Available records:
——

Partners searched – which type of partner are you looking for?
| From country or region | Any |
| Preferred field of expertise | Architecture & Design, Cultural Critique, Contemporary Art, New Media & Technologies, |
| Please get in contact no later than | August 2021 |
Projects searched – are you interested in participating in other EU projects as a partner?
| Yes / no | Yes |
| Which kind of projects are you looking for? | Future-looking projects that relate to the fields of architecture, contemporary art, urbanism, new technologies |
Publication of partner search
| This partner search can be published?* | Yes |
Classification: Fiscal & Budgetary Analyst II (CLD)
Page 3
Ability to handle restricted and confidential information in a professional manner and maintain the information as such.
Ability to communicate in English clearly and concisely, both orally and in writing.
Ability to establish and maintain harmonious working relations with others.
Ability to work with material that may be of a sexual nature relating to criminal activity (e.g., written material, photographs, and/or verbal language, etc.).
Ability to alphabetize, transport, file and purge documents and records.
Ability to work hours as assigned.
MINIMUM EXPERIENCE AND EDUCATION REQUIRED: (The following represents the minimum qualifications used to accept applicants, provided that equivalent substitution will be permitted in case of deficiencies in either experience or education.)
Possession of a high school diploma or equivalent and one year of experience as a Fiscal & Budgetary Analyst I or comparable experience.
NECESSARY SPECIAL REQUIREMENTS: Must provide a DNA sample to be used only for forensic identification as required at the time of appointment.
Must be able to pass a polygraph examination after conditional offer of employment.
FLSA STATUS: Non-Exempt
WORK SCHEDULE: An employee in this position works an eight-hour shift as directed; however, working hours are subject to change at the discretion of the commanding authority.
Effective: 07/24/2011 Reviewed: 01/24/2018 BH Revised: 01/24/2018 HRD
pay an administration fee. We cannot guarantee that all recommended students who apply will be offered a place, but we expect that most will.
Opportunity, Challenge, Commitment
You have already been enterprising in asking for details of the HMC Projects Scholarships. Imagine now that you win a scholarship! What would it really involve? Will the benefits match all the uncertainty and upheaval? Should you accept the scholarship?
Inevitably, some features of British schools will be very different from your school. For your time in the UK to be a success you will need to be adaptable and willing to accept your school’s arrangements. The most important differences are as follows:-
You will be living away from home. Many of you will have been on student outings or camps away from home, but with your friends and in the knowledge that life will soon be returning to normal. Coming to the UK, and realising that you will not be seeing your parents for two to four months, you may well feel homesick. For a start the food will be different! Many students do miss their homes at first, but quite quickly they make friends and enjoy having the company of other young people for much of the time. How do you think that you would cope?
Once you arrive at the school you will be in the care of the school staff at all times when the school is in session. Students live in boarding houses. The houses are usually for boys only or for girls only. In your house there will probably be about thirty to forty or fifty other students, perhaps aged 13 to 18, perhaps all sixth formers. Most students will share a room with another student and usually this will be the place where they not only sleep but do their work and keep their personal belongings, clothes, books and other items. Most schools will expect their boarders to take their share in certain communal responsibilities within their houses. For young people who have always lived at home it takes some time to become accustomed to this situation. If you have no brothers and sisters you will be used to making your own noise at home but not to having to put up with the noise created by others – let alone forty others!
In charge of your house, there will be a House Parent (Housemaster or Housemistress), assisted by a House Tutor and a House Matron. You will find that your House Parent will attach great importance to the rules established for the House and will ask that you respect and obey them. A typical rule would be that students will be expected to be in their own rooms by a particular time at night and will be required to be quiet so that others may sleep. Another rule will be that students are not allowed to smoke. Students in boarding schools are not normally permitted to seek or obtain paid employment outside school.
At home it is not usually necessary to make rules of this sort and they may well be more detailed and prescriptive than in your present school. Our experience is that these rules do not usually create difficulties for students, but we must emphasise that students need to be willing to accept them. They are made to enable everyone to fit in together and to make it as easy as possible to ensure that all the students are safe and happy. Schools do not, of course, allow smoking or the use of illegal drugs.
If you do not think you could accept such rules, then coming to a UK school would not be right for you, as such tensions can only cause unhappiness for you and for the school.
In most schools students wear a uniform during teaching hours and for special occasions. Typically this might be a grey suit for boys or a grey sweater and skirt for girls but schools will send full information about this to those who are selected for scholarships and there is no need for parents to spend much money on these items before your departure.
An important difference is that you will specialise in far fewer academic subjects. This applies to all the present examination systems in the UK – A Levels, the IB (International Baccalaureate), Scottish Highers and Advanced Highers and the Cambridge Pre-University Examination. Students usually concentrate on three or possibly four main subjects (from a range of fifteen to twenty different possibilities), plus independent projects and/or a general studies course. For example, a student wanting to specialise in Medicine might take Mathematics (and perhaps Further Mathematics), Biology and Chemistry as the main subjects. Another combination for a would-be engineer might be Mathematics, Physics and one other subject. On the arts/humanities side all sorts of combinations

——

Work order:
Give the listing once more, unchanged in every line.

Answer box:
Partners searched – which type of partner are you looking for?
| From country or region | Any |
| Preferred field of expertise | Architecture & Design, Cultural Critique, Contemporary Art, New Media & Technologies, |
| Please get in contact no later than | August 2021 |
Projects searched – are you interested in participating in other EU projects as a partner?
| Yes / no | Yes |
| Which kind of projects are you looking for? | Future-looking projects that relate to the fields of architecture, contemporary art, urbanism, new technologies |
Publication of partner search
| This partner search can be published?* | Yes |
Classification: Fiscal & Budgetary Analyst II (CLD)
Page 3
Ability to handle restricted and confidential information in a professional manner and maintain the information as such.
Ability to communicate in English clearly and concisely, both orally and in writing.
Ability to establish and maintain harmonious working relations with others.
Ability to work with material that may be of a sexual nature relating to criminal activity (e.g., written material, photographs, and/or verbal language, etc.).
Ability to alphabetize, transport, file and purge documents and records.
Ability to work hours as assigned.
MINIMUM EXPERIENCE AND EDUCATION REQUIRED: (The following represents the minimum qualifications used to accept applicants, provided that equivalent substitution will be permitted in case of deficiencies in either experience or education.)
Possession of a high school diploma or equivalent and one year of experience as a Fiscal & Budgetary Analyst I or comparable experience.
NECESSARY SPECIAL REQUIREMENTS: Must provide a DNA sample to be used only for forensic identification as required at the time of appointment.
Must be able to pass a polygraph examination after conditional offer of employment.
FLSA STATUS: Non-Exempt
WORK SCHEDULE: An employee in this position works an eight-hour shift as directed; however, working hours are subject to change at the discretion of the commanding authority.
Effective: 07/24/2011 Reviewed: 01/24/2018 BH Revised: 01/24/2018 HRD
pay an administration fee. We cannot guarantee that all recommended students who apply will be offered a place, but we expect that most will.
Opportunity, Challenge, Commitment
You have already been enterprising in asking for details of the HMC Projects Scholarships. Imagine now that you win a scholarship! What would it really involve? Will the benefits match all the uncertainty and upheaval? Should you accept the scholarship?
Inevitably, some features of British schools will be very different from your school. For your time in the UK to be a success you will need to be adaptable and willing to accept your school’s arrangements. The most important differences are as follows:-
You will be living away from home. Many of you will have been on student outings or camps away from home, but with your friends and in the knowledge that life will soon be returning to normal. Coming to the UK, and realising that you will not be seeing your parents for two to four months, you may well feel homesick. For a start the food will be different! Many students do miss their homes at first, but quite quickly they make friends and enjoy having the company of other young people for much of the time. How do you think that you would cope?
Once you arrive at the school you will be in the care of the school staff at all times when the school is in session. Students live in boarding houses. The houses are usually for boys only or for girls only. In your house there will probably be about thirty to forty or fifty other students, perhaps aged 13 to 18, perhaps all sixth formers. Most students will share a room with another student and usually this will be the place where they not only sleep but do their work and keep their personal belongings, clothes, books and other items. Most schools will expect their boarders to take their share in certain communal responsibilities within their houses. For young people who have always lived at home it takes some time to become accustomed to this situation. If you have no brothers and sisters you will be used to making your own noise at home but not to having to put up with the noise created by others – let alone forty others!
In charge of your house, there will be a House Parent (Housemaster or Housemistress), assisted by a House Tutor and a House Matron. You will find that your House Parent will attach great importance to the rules established for the House and will ask that you respect and obey them. A typical rule would be that students will be expected to be in their own rooms by a particular time at night and will be required to be quiet so that others may sleep. Another rule will be that students are not allowed to smoke. Students in boarding schools are not normally permitted to seek or obtain paid employment outside school.
At home it is not usually necessary to make rules of this sort and they may well be more detailed and prescriptive than in your present school. Our experience is that these rules do not usually create difficulties for students, but we must emphasise that students need to be willing to accept them. They are made to enable everyone to fit in together and to make it as easy as possible to ensure that all the students are safe and happy. Schools do not, of course, allow smoking or the use of illegal drugs.
If you do not think you could accept such rules, then coming to a UK school would not be right for you, as such tensions can only cause unhappiness for you and for the school.
In most schools students wear a uniform during teaching hours and for special occasions. Typically this might be a grey suit for boys or a grey sweater and skirt for girls but schools will send full information about this to those who are selected for scholarships and there is no need for parents to spend much money on these items before your departure.
An important difference is that you will specialise in far fewer academic subjects. This applies to all the present examination systems in the UK – A Levels, the IB (International Baccalaureate), Scottish Highers and Advanced Highers and the Cambridge Pre-University Examination. Students usually concentrate on three or possibly four main subjects (from a range of fifteen to twenty different possibilities), plus independent projects and/or a general studies course. For example, a student wanting to specialise in Medicine might take Mathematics (and perhaps Further Mathematics), Biology and Chemistry as the main subjects. Another combination for a would-be engineer might be Mathematics, Physics and one other subject. On the arts/humanities side all sorts of combinations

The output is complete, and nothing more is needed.